Processor speed, storage etc are not criteria: any current laptop will do fine there. Battery life matters, but again most contenders are probably OK by my standards.

But there don’t seem to be all that many contenders. I’ve looked at a few things, including

  • Lenovo Yoga 11s — looks great all round, except it has a 1366×768 screen. Maddeningly Lenovo announced a higher-resolution version and PC World even listed it for sale, but it turned out not to actually exist. Otherwise I would have bought it already.
  • 11″ MacBook Air — also 1366×768, and I don’t like the keyboard or feel, and it’s a bit… um… conspicuous. And no touchscreen. No, the Air is a very good machine and I do have access to a company one already but, for me and for this purpose, if it was the only option I’d stick with my current Dell instead.
  • Acer Aspire S7-191 — this 11″ model was far too showy and had a crap keyboard, but what a wonderful screen. Acer improved the keyboard on the 13″ when they updated it this year, but instead of updating the 11″ version as well, they scrapped it.
  • Sony Vaio Pro 11 — cramped keyboard and rather expensive. It feels as if Sony were working a bit too hard on reducing size and weight. I’m suspicious about Sony, they tend to take things a bit far. I’ve had two expensive Vaios and, although both were lovely in some way, I wouldn’t buy another unless I was really sure about it.

Any ideas for laptops, or convertible tablet thingies, I might be missing?


Well, I’m pretty sure the computer I’m describing doesn’t exist.

The sticking point at the moment is the screen resolution: for some reason even though cheap tablets (and phones!) routinely have better screens, 1366×768 still seems to be standard for small laptops even costing significantly more.

The best suggestion I had (from Yves via Twitter) was for the Dell XPS 12 convertible. I hadn’t even considered another Dell and I’ve never much liked the look of the XPS with its flimsy-seeming flippy screen and nasty keytop font, but when I tried one I found it was much better than I’d thought — the keyboard feels really good and the screen has a proper resolution. But it’s just that bit too big, an inch wider than my old laptop, so it won’t fit in a couple of bags that I use, and that annoys me. Add the dodgy font and that’s enough to put me off it.

Toshiba make a surprisingly interesting sliding convertible, the Satellite U920t. This is a bit like Sony’s Vaio Duo sliders, a bit less slick to convert, but with a tough-looking adjustable hinge.

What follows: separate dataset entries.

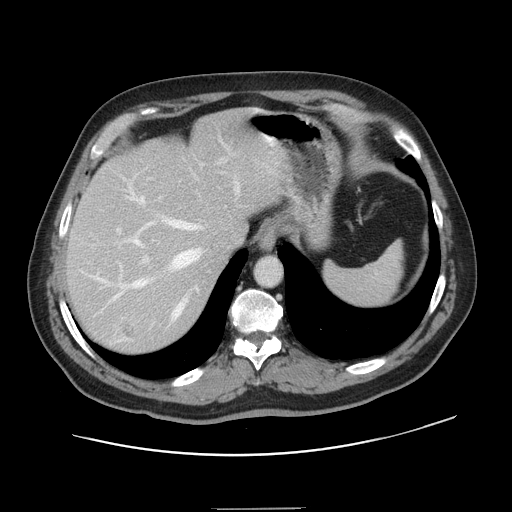
Contrast-enhanced abdominal CT, one axial slice; position 112 of 143 along the scan axis; 120 kVp; intravenous contrast given; soft-tissue window (W 400 / L 40 HU); 512 × 512 image matrix, field of view 402 × 402 mm. Case-level facts recorded for this patient, not image findings: patient: female, age 53 years at operation; diagnosis: colorectal cancer liver metastases, imaged before liver resection.
Outlined on this slice (manually delineated by an expert):
- hepatic veins: bounding box <92,183,240,318> (left, top, right, bottom; pixels)
- liver: <67,114,283,353>
- planned liver remnant (the part of the liver to remain after resection): <67,114,283,280>
- portal vein (with intrahepatic branches): <103,159,222,342>
- liver metastasis: <122,324,138,339>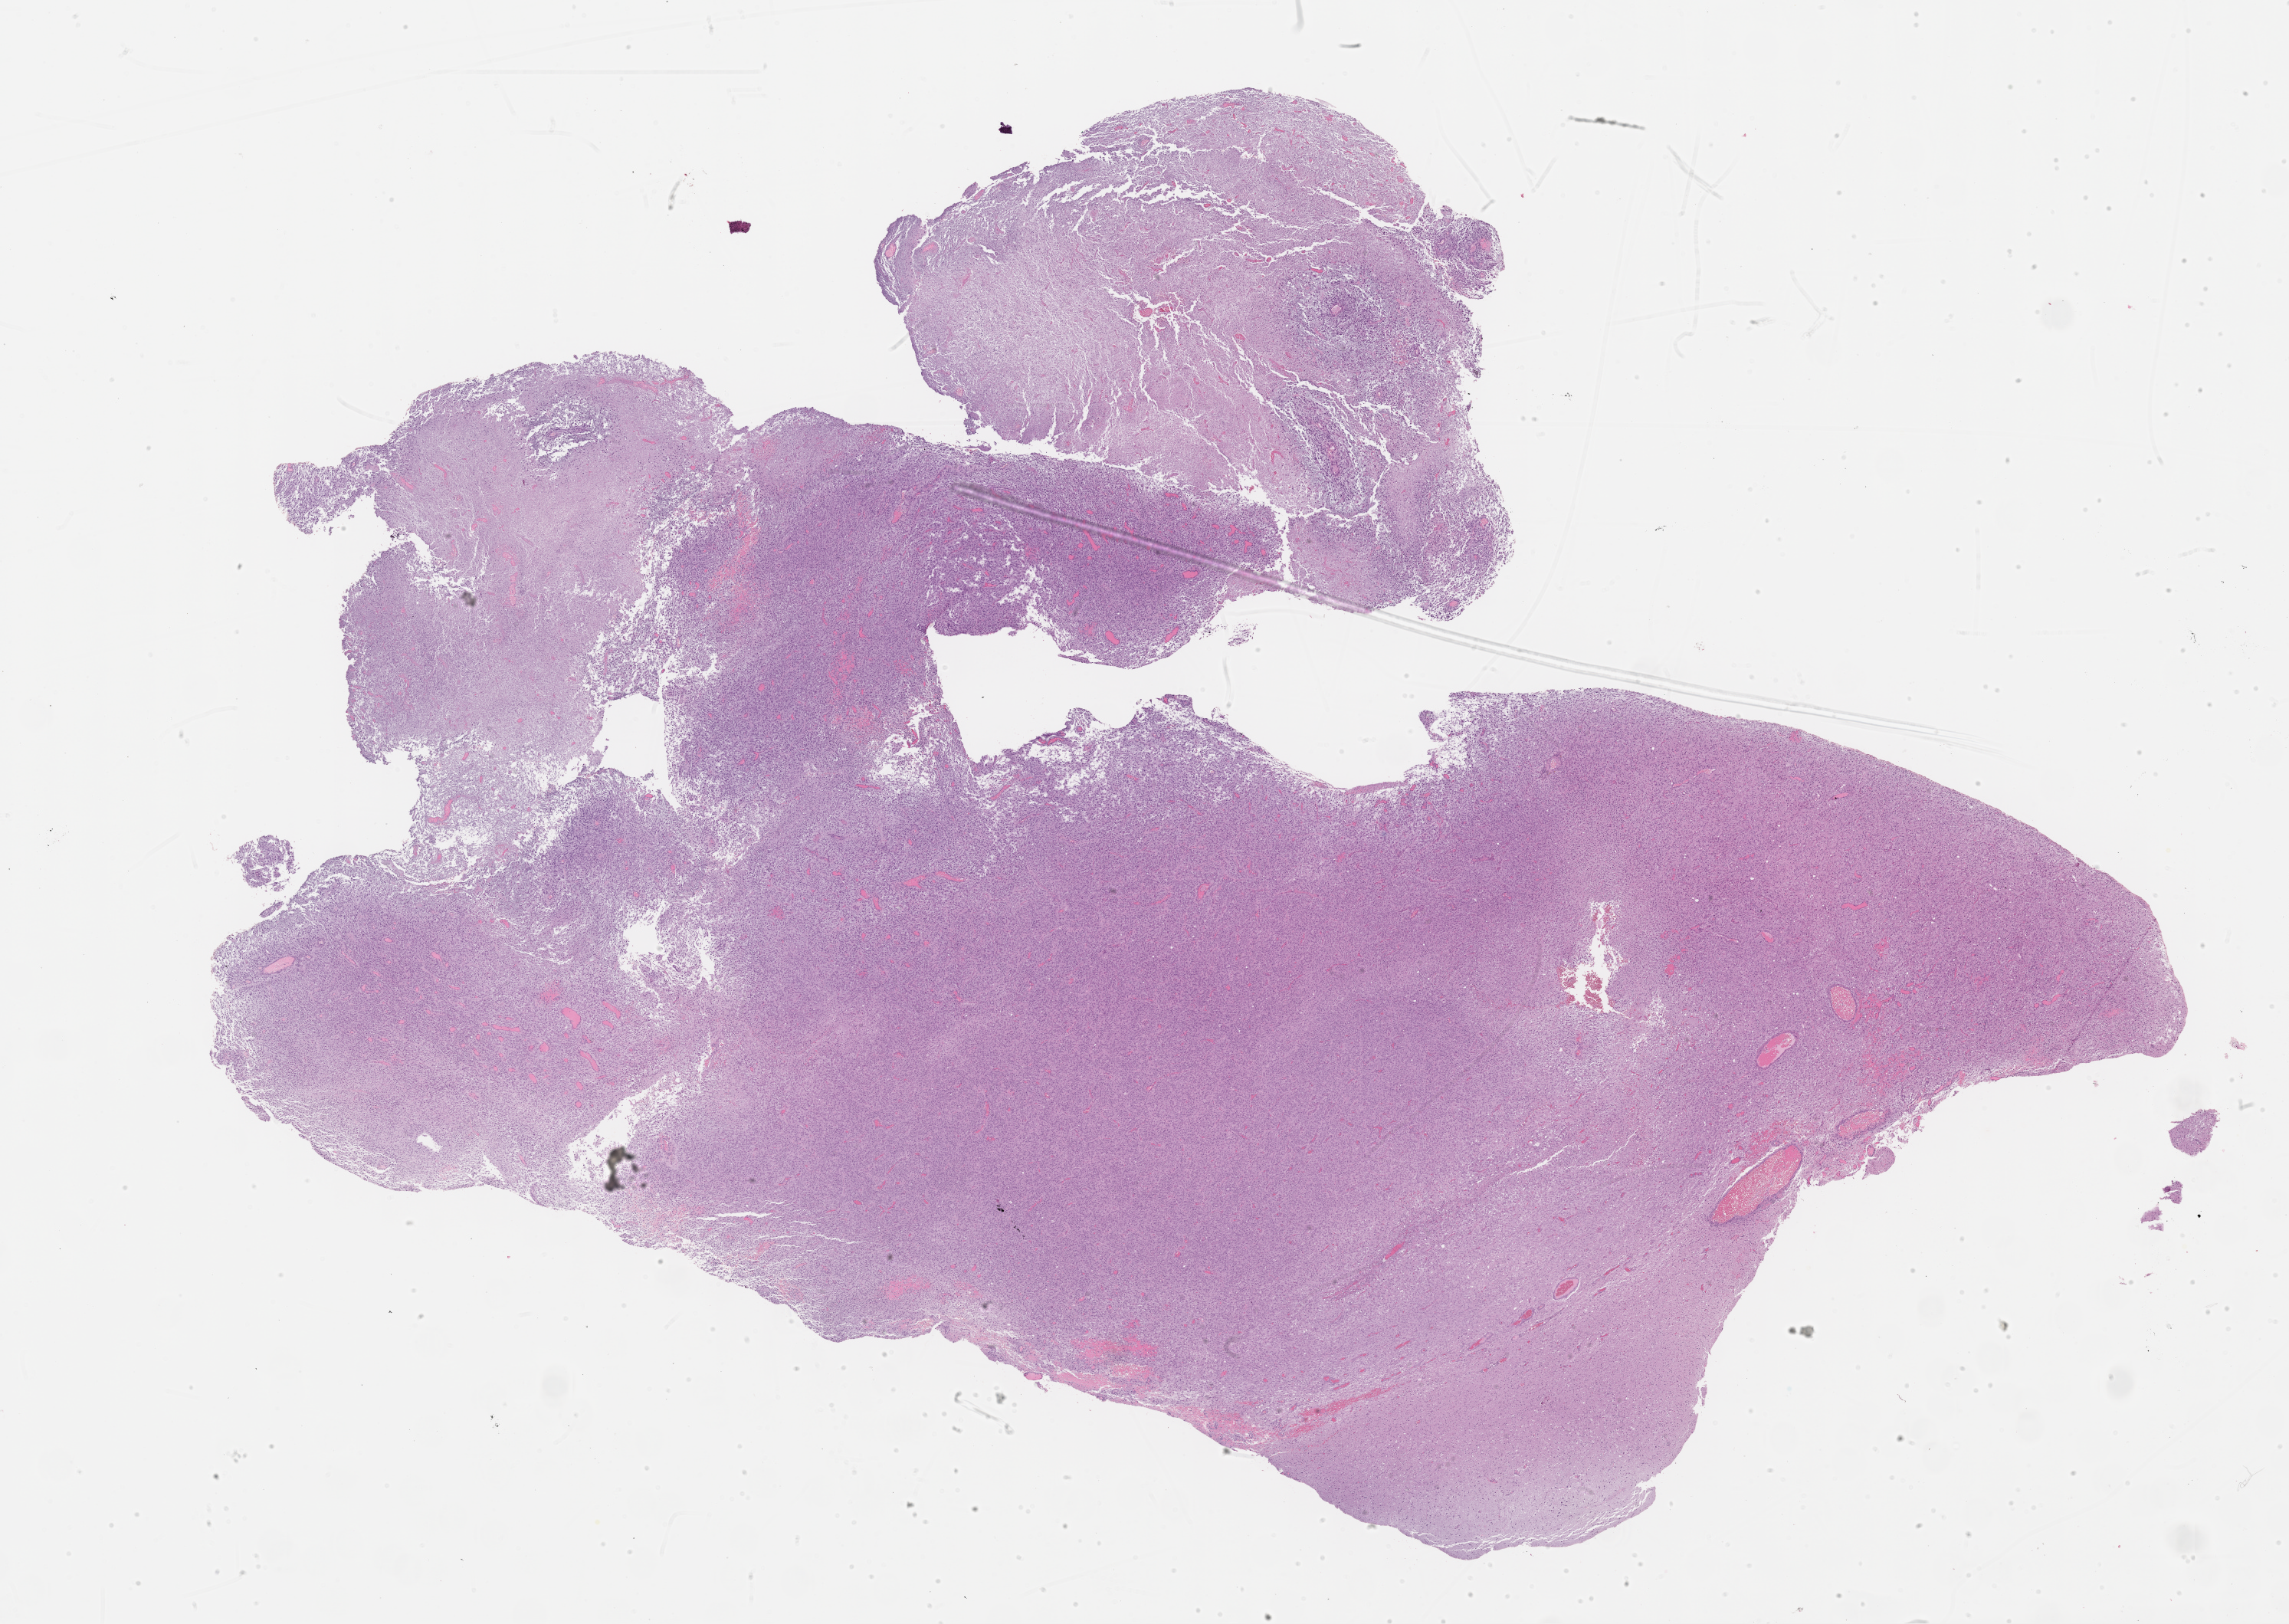
Digitized H&E-stained tissue section (whole slide) — a low-resolution overview of the entire scanned area, about 24.2 x 17.2 mm (slide scanned at 40x). Formalin-fixed paraffin-embedded (FFPE) diagnostic section. Primary tumour sample from the brain. Male, age 70 years at initial diagnosis.
- histologic diagnosis: Glioblastoma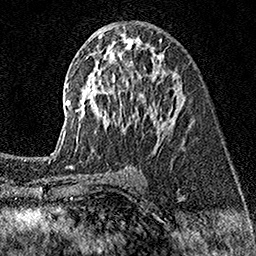
Breast MRI (dynamic contrast-enhanced), one axial slice; position 82 of 160 along the scan axis; cropped to one breast; dynamic contrast-enhanced series, time point 2 of 7 at this slice position (early post-contrast); 1.5 T; TE 3.5 ms, TR 7.2 ms; 256 × 256 image matrix, field of view 165 × 165 mm. Female patient.
Structures marked on this image (semi-automatically segmented with operator editing):
- enhancing-tissue mask used for the functional tumour volume (all voxels passing the contrast-enhancement thresholds inside the analysis volume; usually the tumour): bounding box [x1, y1, x2, y2] px = [58, 26, 179, 153]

Again it’s a bit too big and it only has a 1366×768 screen, but it has a satisfyingly solid feel and a better keyboard than I’d expected (Toshiba have previously made the worst laptop keyboard I’ve ever used).

Most of the tablet convertibles out there, those with a tablet that slots into a keyboard dock, have the disadvantage of falling over backwards when you poke the screen. So I didn’t go for one of those.

I compromised on the screen resolution, and bought the Lenovo Yoga 11s.

Apart from the screen, so far it’s fantastic. Beautifully assembled and with a nice keyboard and soft palmrests. Ooh, the palmrests.

The 1366×768 screen is a pity, especially in Windows 8 which doesn’t use subpixel antialiasing in many places (presumably because it has to handle screen rotation). If Lenovo do get around to making a version with a better screen, I will sell this one and buy it. In the meantime, I hope it will do me nicely enough.